🤖 AI Summary
This survey addresses the critical multimodal task of vision-driven story generation, systematically reviewing representative works from 2015 to 2024. Motivated by three key problems—lack of a unified analytical framework, ambiguous task boundaries, and outdated evaluation protocols—we propose, for the first time, a cross-task unifying framework encompassing image/video captioning, visual question answering (VQA), and story generation, clarifying methodological transfer patterns and fundamental distinctions. We critically examine prevalent datasets and metrics (e.g., BLEU, CIDEr, SPICE), exposing their limitations in capturing explainability, controllability, and long-range narrative coherence, and advocate for evaluation reforms aligned with these dimensions. Synthesizing advances in deep learning, multimodal alignment (e.g., CLIP-style architectures), and sequence modeling (e.g., Transformers), we identify current bottlenecks and chart a roadmap toward robust, trustworthy visual storytelling—providing both theoretical foundations and practical guidance for next-generation research.
📝 Abstract
Creating engaging narratives from visual data is crucial for automated digital media consumption, assistive technologies, and interactive entertainment. This survey covers methodologies used in the generation of these narratives, focusing on their principles, strengths, and limitations.

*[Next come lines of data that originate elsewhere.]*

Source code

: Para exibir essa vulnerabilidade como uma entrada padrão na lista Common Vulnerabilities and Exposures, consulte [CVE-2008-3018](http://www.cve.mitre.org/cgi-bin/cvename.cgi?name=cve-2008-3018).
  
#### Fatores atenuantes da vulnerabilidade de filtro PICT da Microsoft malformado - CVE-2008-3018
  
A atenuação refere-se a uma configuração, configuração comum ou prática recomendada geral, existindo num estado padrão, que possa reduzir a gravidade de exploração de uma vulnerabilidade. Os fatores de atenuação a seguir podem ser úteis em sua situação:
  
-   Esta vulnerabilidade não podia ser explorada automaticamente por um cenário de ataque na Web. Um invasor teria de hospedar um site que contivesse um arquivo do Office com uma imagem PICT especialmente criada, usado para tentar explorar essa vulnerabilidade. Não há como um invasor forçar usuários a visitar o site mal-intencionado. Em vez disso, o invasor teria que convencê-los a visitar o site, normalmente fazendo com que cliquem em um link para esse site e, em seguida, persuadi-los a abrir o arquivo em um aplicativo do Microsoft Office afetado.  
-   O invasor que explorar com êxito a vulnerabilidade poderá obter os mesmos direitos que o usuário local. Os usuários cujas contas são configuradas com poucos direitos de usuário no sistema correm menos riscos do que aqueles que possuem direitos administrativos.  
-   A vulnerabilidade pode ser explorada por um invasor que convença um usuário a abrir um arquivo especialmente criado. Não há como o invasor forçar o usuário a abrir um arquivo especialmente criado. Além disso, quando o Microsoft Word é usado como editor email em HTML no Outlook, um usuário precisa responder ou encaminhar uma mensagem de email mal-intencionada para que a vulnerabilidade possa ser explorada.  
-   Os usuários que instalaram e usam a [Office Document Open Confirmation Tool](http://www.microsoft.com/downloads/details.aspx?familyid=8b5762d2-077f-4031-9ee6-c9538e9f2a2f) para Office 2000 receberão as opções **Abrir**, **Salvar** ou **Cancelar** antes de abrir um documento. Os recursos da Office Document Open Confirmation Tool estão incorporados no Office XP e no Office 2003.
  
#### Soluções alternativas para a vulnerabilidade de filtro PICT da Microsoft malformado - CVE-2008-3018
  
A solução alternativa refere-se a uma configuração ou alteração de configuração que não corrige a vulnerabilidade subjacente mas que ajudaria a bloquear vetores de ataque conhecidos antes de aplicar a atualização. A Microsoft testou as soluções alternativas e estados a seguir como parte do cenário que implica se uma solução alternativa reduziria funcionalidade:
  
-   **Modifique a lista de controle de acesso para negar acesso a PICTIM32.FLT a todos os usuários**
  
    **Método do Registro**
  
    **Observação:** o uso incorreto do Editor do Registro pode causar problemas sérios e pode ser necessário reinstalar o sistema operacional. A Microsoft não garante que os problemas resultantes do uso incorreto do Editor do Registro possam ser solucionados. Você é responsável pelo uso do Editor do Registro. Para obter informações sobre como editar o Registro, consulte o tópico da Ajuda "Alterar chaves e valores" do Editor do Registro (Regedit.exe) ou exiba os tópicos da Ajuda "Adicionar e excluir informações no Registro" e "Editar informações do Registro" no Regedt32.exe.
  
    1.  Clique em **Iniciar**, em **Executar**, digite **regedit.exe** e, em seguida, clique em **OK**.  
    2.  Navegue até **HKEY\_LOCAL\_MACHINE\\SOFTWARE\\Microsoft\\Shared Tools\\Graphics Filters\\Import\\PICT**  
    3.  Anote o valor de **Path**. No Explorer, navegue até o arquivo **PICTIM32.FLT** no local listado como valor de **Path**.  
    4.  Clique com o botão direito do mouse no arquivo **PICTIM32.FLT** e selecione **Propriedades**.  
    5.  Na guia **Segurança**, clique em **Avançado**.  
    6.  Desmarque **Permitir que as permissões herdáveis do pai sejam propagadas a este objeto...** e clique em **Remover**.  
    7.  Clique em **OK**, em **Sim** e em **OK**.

The survey also covers tasks related to automatic story generation, such as image and video captioning, and visual question answering, as well as story generation without visual inputs. These tasks share common challenges with visual story generation and have served as inspiration for the techniques used in the field. We analyze the main datasets and evaluation metrics, providing a critical perspective on their limitations.